An unspeakable tragedy has befallen a friend, and I nevertheless find myself groping helplessly for words to fling into the void.


I am a box with the lid
removed, unable to hold
thought or feeling or will
for motion. Voices rattle and the wind
tears through me: funeral
and four-year-old do not belong
in the same sentence.



Prompted poetry: death

This feels wordy and cumbersome to me; I suppose I need to find some better words so I can use fewer of them. I can’t stay up fiddling with it any more, so here’s a poem for the eighth day of Lent.

Bedside vigil

to the suffering, death is an angel
whose feather-soft hands smooth
lines from the face and untie
knotted muscles

to the watcher, waiting, death
is a cloud shadow that leaves
the landscape radiant
when it passes



Life poetry: untitled

Someone dear to me died suddenly and unexpectedly yesterday. Words are not enough, but they are all I have at the moment.

today my heart wears
sackcloth and ashes
squats dumb upon a heap of dirt
too sad even to keen

in time the One who keeps unsleeping
watch over those who struggle
will turn this mourning
into dancing, but not today

Prompted poetry: stars

NaPoWriMo (National Poetry Writing Month) may be over, but I’m still in a writing groove. This is the second draft of a poem I wrote a couple weeks ago; I’d love to have hear your responses or suggestions.


he said he would die
for the stars in her eyes
too young to know what
a slow death it would be

death by taxes and bills
ten-hour workdays and one
a.m. feedings     death by weddings
funerals and family reunions

emptied through that lengthy
dying we call life
his last breath is a prayer
for the stars in her eyes

(If you like to work from specifics, how does the space in the third line of the second stanza work? I originally had a semi-colon; do you think that would be better?)

Head case, redux

As I lay in bed this morning, eyes closed, I could hear my family moving about the house. Once or twice someone came quietly into the room for something then left just as quietly a few minutes later. I waited without moving, devoid of volition: sooner or later I would either stop breathing or have the desire to move. Neither option seemed more or less attractive than the other, nor did I feel as though the outcome would be by choice. It would simply…happen.

This must be what it’s like for some people when they’re dying, I thought. The quiet sounds of people coming and going, the feeling of calm, the sense of waiting for some process to unfold and reveal itself. I was a little more interested in what would happen if I stopped breathing because I knew what would happen if I stirred: I would begin the half-hour long process of clearing my lungs and sinus cavities of the night’s accumulation of mucus. Yes, I’m still fighting this blasted cold, and yes, I just implied that death would be more interesting and less tedious.
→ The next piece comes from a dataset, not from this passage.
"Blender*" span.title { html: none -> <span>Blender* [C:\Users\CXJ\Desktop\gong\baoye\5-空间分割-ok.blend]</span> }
I have been told that I can be quite dramatic at times, and sometimes this overwhelms the message I may be trying to communicate. I acknowledge my tendency to hyperbole; I get it honestly, in different forms, from both sides of my family. But I solemnly swear that this time I am not exaggerating in the least, for dramatic effect or any other purpose. In that moment this morning when I hovered between consciousness and unconsciousness, it truly seemed more interesting to try something I hadn’t done before. It appears unfortunate in the retelling that the untried option was death, but it was wondrous and amazing in the moment of experience and in my memory.